ATA Chief Economist Bob Costello said poor weather during the first quarter could have kept a lid on driver turnover.

The Trucker News Services


ARLINGTON, Va. — The turnover rate at large truckload carriers rose just one percentage point to 92 percent (annualized rate) in the first quarter of 2014, but held above 90 percent for the ninth consecutive quarter.

While turnover is well above the low of 39 percent four years ago, ATA Chief Economist Bob Costello said it is far from the worst the industry has seen.

“While high, turnover at large truckload carriers is lower than other years when the driver shortage was as acute,” Costello said. “In 2005, turnover averaged 130 percent. In 2006, another year with a tight driver market, turnover averaged 117 percent for this group of carriers.”

Turnover at small truckload fleets slipped 1 point in the first quarter of the year to 78 percent, which was the second lowest rate during the past year. In 2005 and 2006, turnover averaged 96 percent and 109 percent, respectively, for this group.

Turnover in the less-than-truckload sector fell 1 point to just 10 percent in the first quarter, which was the lowest mark since the second quarter 2013.

Costello noted that poor weather during the first quarter could have kept a lid on turnover and it could still rise as improved economic growth and healthier freight volumes put more pressure on the driver market and the driver shortage.
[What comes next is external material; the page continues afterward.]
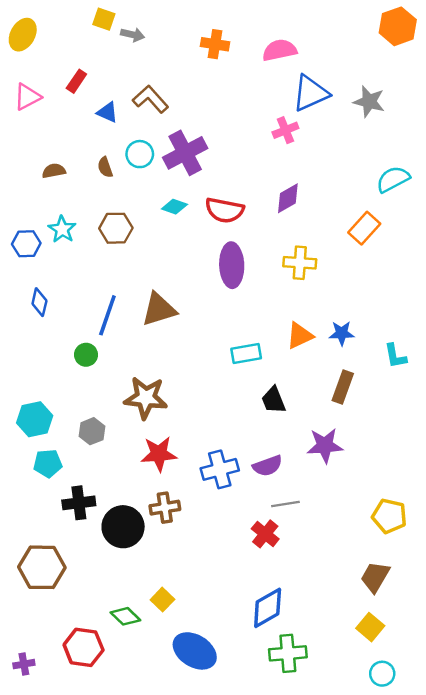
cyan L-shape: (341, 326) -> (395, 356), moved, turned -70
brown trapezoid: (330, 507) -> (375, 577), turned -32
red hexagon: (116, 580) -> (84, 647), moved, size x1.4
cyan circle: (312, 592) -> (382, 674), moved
“Today, the industry has in the range of 30,000 to 35,000 unfilled truck driver jobs,” Costello said. “As the industry starts to haul more because demand goes up, we’ll need to add more drivers — nearly 100,000 annually over the next decade — in order to keep pace.”

In determining driver turnover, ATA among other things takes into consideration the waves created by the churn effect. For example, if a driver goes from carrier A to carrier B, that counts as two turnovers, as it impacts two companies. If a carrier creates 10 new positions, that is counted as 10 turnovers. And of course drivers who just leave the profession and those who retire are also counted into the mix.